### Material provided
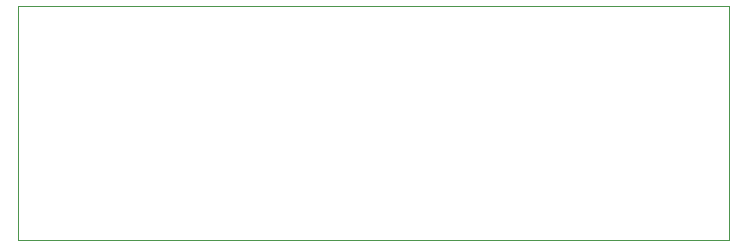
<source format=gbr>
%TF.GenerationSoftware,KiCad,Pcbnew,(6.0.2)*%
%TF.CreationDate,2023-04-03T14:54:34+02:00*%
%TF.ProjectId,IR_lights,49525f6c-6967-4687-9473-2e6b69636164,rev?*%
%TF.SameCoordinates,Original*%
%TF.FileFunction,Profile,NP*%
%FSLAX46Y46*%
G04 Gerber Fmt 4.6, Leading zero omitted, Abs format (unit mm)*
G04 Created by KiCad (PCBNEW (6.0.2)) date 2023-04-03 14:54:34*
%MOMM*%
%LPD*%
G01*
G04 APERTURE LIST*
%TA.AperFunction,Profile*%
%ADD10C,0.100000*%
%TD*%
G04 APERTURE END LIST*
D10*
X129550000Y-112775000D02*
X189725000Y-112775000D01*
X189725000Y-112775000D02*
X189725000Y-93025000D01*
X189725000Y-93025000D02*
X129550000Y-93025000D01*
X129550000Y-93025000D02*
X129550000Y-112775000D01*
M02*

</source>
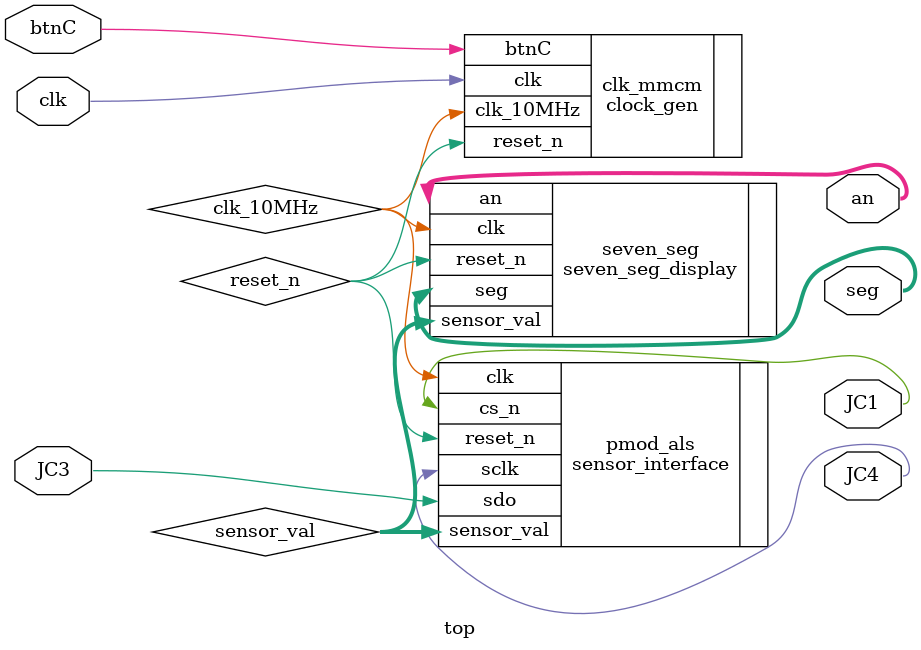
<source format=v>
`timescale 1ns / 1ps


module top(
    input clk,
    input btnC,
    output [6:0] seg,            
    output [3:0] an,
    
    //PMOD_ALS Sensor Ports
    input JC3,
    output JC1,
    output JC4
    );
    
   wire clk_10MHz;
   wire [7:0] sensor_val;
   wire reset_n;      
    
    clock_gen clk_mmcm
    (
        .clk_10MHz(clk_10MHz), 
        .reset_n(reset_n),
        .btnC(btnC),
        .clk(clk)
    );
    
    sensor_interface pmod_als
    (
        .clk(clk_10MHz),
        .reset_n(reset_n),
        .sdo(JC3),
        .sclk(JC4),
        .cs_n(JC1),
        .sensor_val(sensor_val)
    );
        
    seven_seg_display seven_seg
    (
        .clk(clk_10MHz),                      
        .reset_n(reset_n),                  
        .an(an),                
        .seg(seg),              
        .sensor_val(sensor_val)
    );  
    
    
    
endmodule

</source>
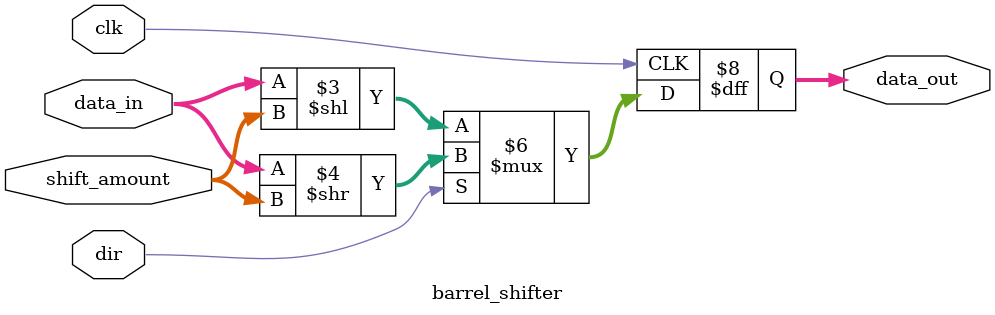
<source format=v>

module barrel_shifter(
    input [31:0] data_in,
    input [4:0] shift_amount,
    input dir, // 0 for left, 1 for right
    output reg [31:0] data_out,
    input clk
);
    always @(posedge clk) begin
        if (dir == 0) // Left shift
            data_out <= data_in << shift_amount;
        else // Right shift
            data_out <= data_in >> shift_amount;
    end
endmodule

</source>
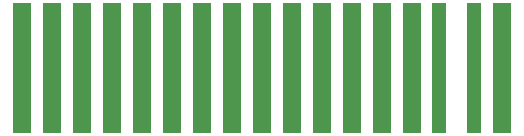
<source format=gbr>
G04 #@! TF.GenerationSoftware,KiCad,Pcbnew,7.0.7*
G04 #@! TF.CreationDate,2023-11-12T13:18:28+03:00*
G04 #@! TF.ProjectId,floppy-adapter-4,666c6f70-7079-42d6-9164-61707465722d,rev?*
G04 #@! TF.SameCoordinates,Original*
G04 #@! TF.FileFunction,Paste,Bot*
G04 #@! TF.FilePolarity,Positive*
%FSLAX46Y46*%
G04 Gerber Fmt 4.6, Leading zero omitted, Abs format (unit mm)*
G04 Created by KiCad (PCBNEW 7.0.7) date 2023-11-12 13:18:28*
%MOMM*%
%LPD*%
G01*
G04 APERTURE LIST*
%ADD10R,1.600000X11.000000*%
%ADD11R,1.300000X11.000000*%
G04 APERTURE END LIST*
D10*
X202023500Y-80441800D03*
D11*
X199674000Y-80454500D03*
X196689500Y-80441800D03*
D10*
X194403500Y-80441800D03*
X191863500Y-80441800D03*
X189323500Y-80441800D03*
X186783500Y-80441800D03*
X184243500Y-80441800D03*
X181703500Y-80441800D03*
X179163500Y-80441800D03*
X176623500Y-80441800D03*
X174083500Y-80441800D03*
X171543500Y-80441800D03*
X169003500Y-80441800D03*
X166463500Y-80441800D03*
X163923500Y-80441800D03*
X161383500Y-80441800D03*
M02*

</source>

### Job item
Please set the data above down exactly, with the pictures removed.

### Output for this exercise
<source format=gbr>
%TF.GenerationSoftware,KiCad,Pcbnew,(6.0.2)*%
%TF.CreationDate,2023-04-03T14:54:34+02:00*%
%TF.ProjectId,IR_lights,49525f6c-6967-4687-9473-2e6b69636164,rev?*%
%TF.SameCoordinates,Original*%
%TF.FileFunction,Profile,NP*%
%FSLAX46Y46*%
G04 Gerber Fmt 4.6, Leading zero omitted, Abs format (unit mm)*
G04 Created by KiCad (PCBNEW (6.0.2)) date 2023-04-03 14:54:34*
%MOMM*%
%LPD*%
G01*
G04 APERTURE LIST*
%TA.AperFunction,Profile*%
%ADD10C,0.100000*%
%TD*%
G04 APERTURE END LIST*
D10*
X129550000Y-112775000D02*
X189725000Y-112775000D01*
X189725000Y-112775000D02*
X189725000Y-93025000D01*
X189725000Y-93025000D02*
X129550000Y-93025000D01*
X129550000Y-93025000D02*
X129550000Y-112775000D01*
M02*

</source>
<source format=v>
`timescale 1ns / 1ps


module top(
    input clk,
    input btnC,
    output [6:0] seg,            
    output [3:0] an,
    
    //PMOD_ALS Sensor Ports
    input JC3,
    output JC1,
    output JC4
    );
    
   wire clk_10MHz;
   wire [7:0] sensor_val;
   wire reset_n;      
    
    clock_gen clk_mmcm
    (
        .clk_10MHz(clk_10MHz), 
        .reset_n(reset_n),
        .btnC(btnC),
        .clk(clk)
    );
    
    sensor_interface pmod_als
    (
        .clk(clk_10MHz),
        .reset_n(reset_n),
        .sdo(JC3),
        .sclk(JC4),
        .cs_n(JC1),
        .sensor_val(sensor_val)
    );
        
    seven_seg_display seven_seg
    (
        .clk(clk_10MHz),                      
        .reset_n(reset_n),                  
        .an(an),                
        .seg(seg),              
        .sensor_val(sensor_val)
    );  
    
    
    
endmodule

</source>
<source format=v>

module barrel_shifter(
    input [31:0] data_in,
    input [4:0] shift_amount,
    input dir, // 0 for left, 1 for right
    output reg [31:0] data_out,
    input clk
);
    always @(posedge clk) begin
        if (dir == 0) // Left shift
            data_out <= data_in << shift_amount;
        else // Right shift
            data_out <= data_in >> shift_amount;
    end
endmodule

</source>
<source format=gbr>
G04 #@! TF.GenerationSoftware,KiCad,Pcbnew,7.0.7*
G04 #@! TF.CreationDate,2023-11-12T13:18:28+03:00*
G04 #@! TF.ProjectId,floppy-adapter-4,666c6f70-7079-42d6-9164-61707465722d,rev?*
G04 #@! TF.SameCoordinates,Original*
G04 #@! TF.FileFunction,Paste,Bot*
G04 #@! TF.FilePolarity,Positive*
%FSLAX46Y46*%
G04 Gerber Fmt 4.6, Leading zero omitted, Abs format (unit mm)*
G04 Created by KiCad (PCBNEW 7.0.7) date 2023-11-12 13:18:28*
%MOMM*%
%LPD*%
G01*
G04 APERTURE LIST*
%ADD10R,1.600000X11.000000*%
%ADD11R,1.300000X11.000000*%
G04 APERTURE END LIST*
D10*
X202023500Y-80441800D03*
D11*
X199674000Y-80454500D03*
X196689500Y-80441800D03*
D10*
X194403500Y-80441800D03*
X191863500Y-80441800D03*
X189323500Y-80441800D03*
X186783500Y-80441800D03*
X184243500Y-80441800D03*
X181703500Y-80441800D03*
X179163500Y-80441800D03*
X176623500Y-80441800D03*
X174083500Y-80441800D03*
X171543500Y-80441800D03*
X169003500Y-80441800D03*
X166463500Y-80441800D03*
X163923500Y-80441800D03*
X161383500Y-80441800D03*
M02*

</source>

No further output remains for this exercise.